> [Source data]:
######

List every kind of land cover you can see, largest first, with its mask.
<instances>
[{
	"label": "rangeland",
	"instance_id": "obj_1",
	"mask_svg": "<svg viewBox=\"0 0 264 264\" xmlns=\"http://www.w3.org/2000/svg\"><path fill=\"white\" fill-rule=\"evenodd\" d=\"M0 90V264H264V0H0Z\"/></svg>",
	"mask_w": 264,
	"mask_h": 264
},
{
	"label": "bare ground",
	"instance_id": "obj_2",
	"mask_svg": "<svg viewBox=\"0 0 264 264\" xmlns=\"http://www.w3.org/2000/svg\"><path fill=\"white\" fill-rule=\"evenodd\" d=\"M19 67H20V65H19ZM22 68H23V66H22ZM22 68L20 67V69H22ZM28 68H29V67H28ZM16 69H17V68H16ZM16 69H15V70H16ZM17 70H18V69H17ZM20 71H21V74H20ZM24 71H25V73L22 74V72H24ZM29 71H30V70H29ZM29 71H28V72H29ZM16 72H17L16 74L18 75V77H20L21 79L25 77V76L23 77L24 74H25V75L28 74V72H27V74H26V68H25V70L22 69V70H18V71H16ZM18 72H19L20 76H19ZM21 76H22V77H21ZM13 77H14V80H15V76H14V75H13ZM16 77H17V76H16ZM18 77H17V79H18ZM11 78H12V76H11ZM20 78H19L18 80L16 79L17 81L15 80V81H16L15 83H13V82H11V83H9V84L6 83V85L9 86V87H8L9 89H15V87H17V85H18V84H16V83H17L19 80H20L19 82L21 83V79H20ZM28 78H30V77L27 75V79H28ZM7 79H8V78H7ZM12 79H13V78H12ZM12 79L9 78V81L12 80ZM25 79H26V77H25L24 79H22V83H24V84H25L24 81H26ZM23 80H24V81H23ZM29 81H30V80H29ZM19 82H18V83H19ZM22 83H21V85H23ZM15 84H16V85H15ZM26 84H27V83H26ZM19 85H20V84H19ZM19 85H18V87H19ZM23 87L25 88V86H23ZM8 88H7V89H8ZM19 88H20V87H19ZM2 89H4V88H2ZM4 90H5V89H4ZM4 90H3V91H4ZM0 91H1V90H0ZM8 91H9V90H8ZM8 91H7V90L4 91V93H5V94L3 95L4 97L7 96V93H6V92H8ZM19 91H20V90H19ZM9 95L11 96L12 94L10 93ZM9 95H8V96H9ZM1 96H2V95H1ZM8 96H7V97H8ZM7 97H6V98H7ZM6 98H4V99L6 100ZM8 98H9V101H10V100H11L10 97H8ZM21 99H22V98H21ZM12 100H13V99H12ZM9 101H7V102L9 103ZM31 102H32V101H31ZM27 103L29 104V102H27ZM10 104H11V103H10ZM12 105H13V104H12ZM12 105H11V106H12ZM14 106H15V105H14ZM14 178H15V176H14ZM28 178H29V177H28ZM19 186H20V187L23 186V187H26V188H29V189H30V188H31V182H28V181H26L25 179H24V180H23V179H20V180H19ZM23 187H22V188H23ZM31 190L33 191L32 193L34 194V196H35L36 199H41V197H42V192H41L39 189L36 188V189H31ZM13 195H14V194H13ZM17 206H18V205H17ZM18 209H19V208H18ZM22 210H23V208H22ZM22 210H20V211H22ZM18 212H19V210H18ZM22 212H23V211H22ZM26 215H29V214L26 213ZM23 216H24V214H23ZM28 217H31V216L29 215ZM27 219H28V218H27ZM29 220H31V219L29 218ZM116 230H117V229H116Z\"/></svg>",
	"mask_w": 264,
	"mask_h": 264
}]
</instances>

######

> [Challenge]: Update the source data above by replacing "land cover" with "terrain" and keeping everything else the same.

> [Task output]:
List every kind of terrain you can see, largest first, with its mask.
<instances>
[{
	"label": "rangeland",
	"instance_id": "obj_1",
	"mask_svg": "<svg viewBox=\"0 0 264 264\" xmlns=\"http://www.w3.org/2000/svg\"><path fill=\"white\" fill-rule=\"evenodd\" d=\"M0 90V264H264V0H0Z\"/></svg>",
	"mask_w": 264,
	"mask_h": 264
},
{
	"label": "bare ground",
	"instance_id": "obj_2",
	"mask_svg": "<svg viewBox=\"0 0 264 264\" xmlns=\"http://www.w3.org/2000/svg\"><path fill=\"white\" fill-rule=\"evenodd\" d=\"M19 67H20V65H19ZM22 68H23V66H22ZM22 68L20 67V69H22ZM28 68H29V67H28ZM16 69H17V68H16ZM16 69H15V70H16ZM17 70H18V69H17ZM20 71H21V74H20ZM24 71H25V73L22 74V72H24ZM29 71H30V70H29ZM29 71H28V72H29ZM16 72H17L16 74L18 75V77H20L21 79L25 77V76L23 77L24 74H25V75L28 74V72H27V74H26V68H25V70L22 69V70H18V71H16ZM18 72H19L20 76H19ZM21 76H22V77H21ZM13 77H14V80H15V76H14V75H13ZM16 77H17V76H16ZM18 77H17V79H18ZM11 78H12V76H11ZM20 78H19L18 80L16 79L17 81L15 80V81H16L15 83H13V82H11V83H9V84L6 83V85L9 86V87H8L9 89H15V87H17V85H18V84H16V83H17L19 80H20L19 82L21 83V79H20ZM28 78H30V77L27 75V79H28ZM7 79H8V78H7ZM12 79H13V78H12ZM12 79L9 78V81L12 80ZM25 79H26V77H25L24 79H22V83H24V84H25L24 81H26ZM23 80H24V81H23ZM29 81H30V80H29ZM19 82H18V83H19ZM22 83H21V85H23ZM15 84H16V85H15ZM26 84H27V83H26ZM19 85H20V84H19ZM19 85H18V87H19ZM23 87L25 88V86H23ZM8 88H7V89H8ZM19 88H20V87H19ZM2 89H4V88H2ZM4 90H5V89H4ZM4 90H3V91H4ZM0 91H1V90H0ZM8 91H9V90H8ZM8 91H7V90L4 91V93H5V94L3 95L4 97L7 96V93H6V92H8ZM19 91H20V90H19ZM9 95L11 96L12 94L10 93ZM9 95H8V96H9ZM1 96H2V95H1ZM8 96H7V97H8ZM7 97H6V98H7ZM6 98H4V99L6 100ZM8 98H9V101H10V100H11L10 97H8ZM21 99H22V98H21ZM12 100H13V99H12ZM9 101H7V102L9 103ZM31 102H32V101H31ZM27 103L29 104V102H27ZM10 104H11V103H10ZM12 105H13V104H12ZM12 105H11V106H12ZM14 106H15V105H14ZM14 178H15V176H14ZM28 178H29V177H28ZM19 186H20V187L23 186V187H26V188H29V189H30V188H31V182H28V181H26L25 179H24V180H23V179H20V180H19ZM23 187H22V188H23ZM31 190L33 191L32 193L34 194V196H35L36 199H41V197H42V192H41L39 189L36 188V189H31ZM13 195H14V194H13ZM17 206H18V205H17ZM18 209H19V208H18ZM22 210H23V208H22ZM22 210H20V211H22ZM18 212H19V210H18ZM22 212H23V211H22ZM26 215H29V214L26 213ZM23 216H24V214H23ZM28 217H31V216L29 215ZM27 219H28V218H27ZM29 220H31V219L29 218ZM116 230H117V229H116Z\"/></svg>",
	"mask_w": 264,
	"mask_h": 264
}]
</instances>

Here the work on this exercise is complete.